» **EXERCISE DIRECTIONS**:
Copy every line of the data below exactly as given, except for the pictures.

^^^^

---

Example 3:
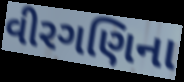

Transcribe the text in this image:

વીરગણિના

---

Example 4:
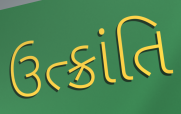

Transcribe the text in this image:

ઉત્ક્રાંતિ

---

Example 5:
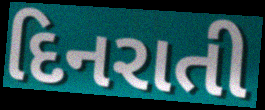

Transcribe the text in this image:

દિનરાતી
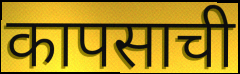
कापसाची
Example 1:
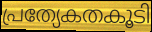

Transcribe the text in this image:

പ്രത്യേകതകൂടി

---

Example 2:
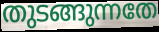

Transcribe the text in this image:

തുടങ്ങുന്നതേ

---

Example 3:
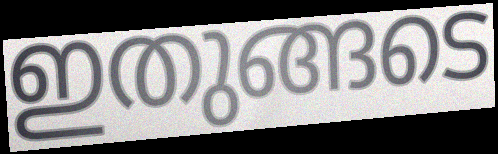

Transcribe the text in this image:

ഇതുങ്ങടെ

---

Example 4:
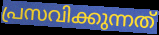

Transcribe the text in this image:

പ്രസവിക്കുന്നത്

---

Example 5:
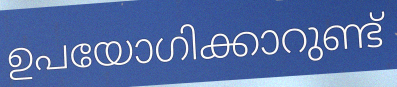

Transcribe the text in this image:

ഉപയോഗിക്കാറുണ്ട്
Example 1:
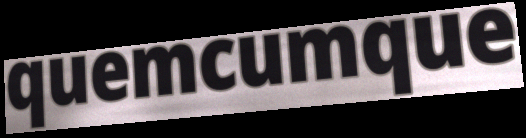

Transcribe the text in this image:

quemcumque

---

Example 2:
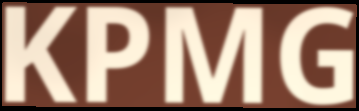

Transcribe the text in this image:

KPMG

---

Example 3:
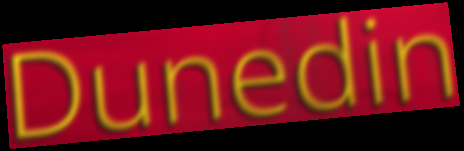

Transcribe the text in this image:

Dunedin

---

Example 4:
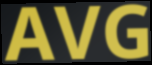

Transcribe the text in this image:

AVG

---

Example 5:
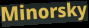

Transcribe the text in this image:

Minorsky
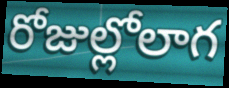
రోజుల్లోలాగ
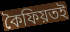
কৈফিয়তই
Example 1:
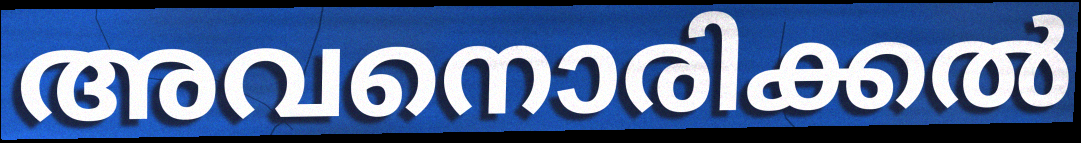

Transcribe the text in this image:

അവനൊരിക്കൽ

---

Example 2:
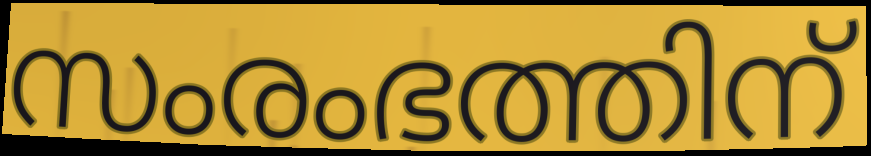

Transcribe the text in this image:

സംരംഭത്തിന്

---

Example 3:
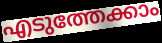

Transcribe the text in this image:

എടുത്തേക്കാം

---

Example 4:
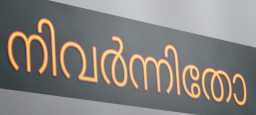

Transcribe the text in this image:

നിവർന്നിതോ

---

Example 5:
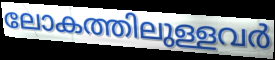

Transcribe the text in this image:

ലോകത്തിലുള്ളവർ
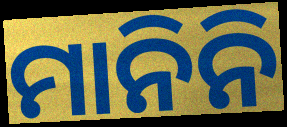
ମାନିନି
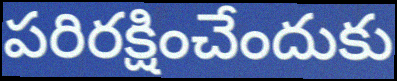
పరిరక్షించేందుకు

^^^^

» **RESULT OF THIS TASK**:
---

Example 3:

Transcribe the text in this image:

વીરગણિના

---

Example 4:

Transcribe the text in this image:

ઉત્ક્રાંતિ

---

Example 5:

Transcribe the text in this image:

દિનરાતી
कापसाची
Example 1:

Transcribe the text in this image:

പ്രത്യേകതകൂടി

---

Example 2:

Transcribe the text in this image:

തുടങ്ങുന്നതേ

---

Example 3:

Transcribe the text in this image:

ഇതുങ്ങടെ

---

Example 4:

Transcribe the text in this image:

പ്രസവിക്കുന്നത്

---

Example 5:

Transcribe the text in this image:

ഉപയോഗിക്കാറുണ്ട്
Example 1:

Transcribe the text in this image:

quemcumque

---

Example 2:

Transcribe the text in this image:

KPMG

---

Example 3:

Transcribe the text in this image:

Dunedin

---

Example 4:

Transcribe the text in this image:

AVG

---

Example 5:

Transcribe the text in this image:

Minorsky
రోజుల్లోలాగ
কৈফিয়তই
Example 1:

Transcribe the text in this image:

അവനൊരിക്കൽ

---

Example 2:

Transcribe the text in this image:

സംരംഭത്തിന്

---

Example 3:

Transcribe the text in this image:

എടുത്തേക്കാം

---

Example 4:

Transcribe the text in this image:

നിവർന്നിതോ

---

Example 5:

Transcribe the text in this image:

ലോകത്തിലുള്ളവർ
ମାନିନି
పరిరక్షించేందుకు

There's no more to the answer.